The maths also leads to inescapable questions. What has the government done to assess the success and failure of each scheme? What has worked? What hasn't, and why not? Thereafter, what requires deliberation is what has been done to take into account the lessons, as the schemes have evolved and funds further allocated. In other words, we must ask for economic intelligence leading to better programme design and implementation.
The fact is we have lost the ability to review and critique. We have definitely lost it in government. Even the enlightened advisers of the Planning Commission are clueless about the nature of the institutional failures. We have also lost it outside government. Simply because government has lost respect for the creators of this knowledge. When government asks for research to be conducted, it knows the answers it must get. When it gets uncomfortable replies, it does not know how to assimilate and digest it. The sad truth is that researchers and analysts find it easier and more profitable to 'consult' in the urban-industrial segment because the client is more purposeful about the value of their advice.
As a result, we really don't have any inputs from the laboratory of development to seek the ways ahead. But, ways ahead is what we must seek. We know that implementation is government's biggest nightmare. Its failure makes governance a virtual write-off. We also know that over the past 20 years or so, we have launched scheme after scheme, some good, some bad and many indifferent. We know we have also innovated with the delivery mechanisms of many of the schemes. It is not as if we do not have the experience. What we really lack desperately is any kind of intelligence from that experience.
Sure, there are no real new answers. What we are seeking is answers others have already found. But what we need is the conviction to stand behind the idea, implement it seriously, learn from its evolution and so reform and restructure. The problem, when you think over the 55 years of development in India, is that we have never really worked hard enough on the idea of the solution we seek.

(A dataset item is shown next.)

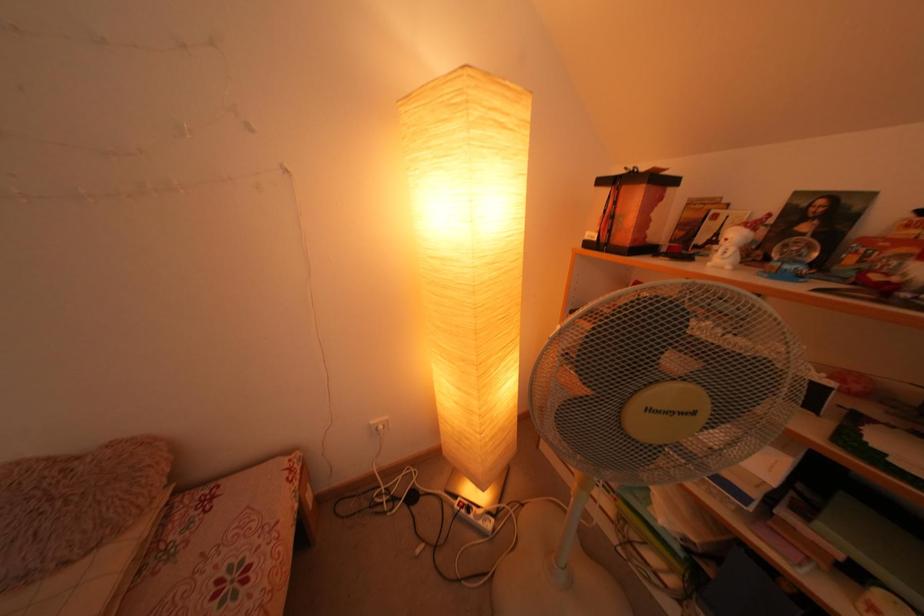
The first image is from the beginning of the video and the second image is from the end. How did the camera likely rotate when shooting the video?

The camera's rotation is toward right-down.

Just think. In my 20-odd years of watching and cajoling development thinking, the most exciting period was in the late 1980s and early 1990s. We were in some ways at the threshold of new discoveries -- rural regeneration, drought and poverty removal topped the national agenda; we had understood by then that government programmes working through bureaucracies were incapable of delivery. It was clear people had to be directly involved in managing their resources, their affairs.
This was the time when the country launched massive programmes for social forestry, wasteland development. It was the time when there was talk (much like there is now) of an employment guarantee programme, which would use the labour of people to build rural assets so that drought-proofing would be proof against drought. This was also when the government enacted the panchayati raj constitutional amendment. And when government understood that for effective governance at the village level, and for delivery of services, the representative body of panchayat s was inadequate. The concept of the gram sabha, the village assembly, became part of policy delivery. It was introduced, but left to states to enact.
Today, these very questions still stare us in the face. Because we have not documented our successes and never worked through our failures, we have no clue on how to move ahead. It is this, the budget must be an audit of. Otherwise, there will only be fringe discussions on more non-fringe issues. The real, undeveloped, fringe will remain where it is: impaled upon schemes, beyond development's pale.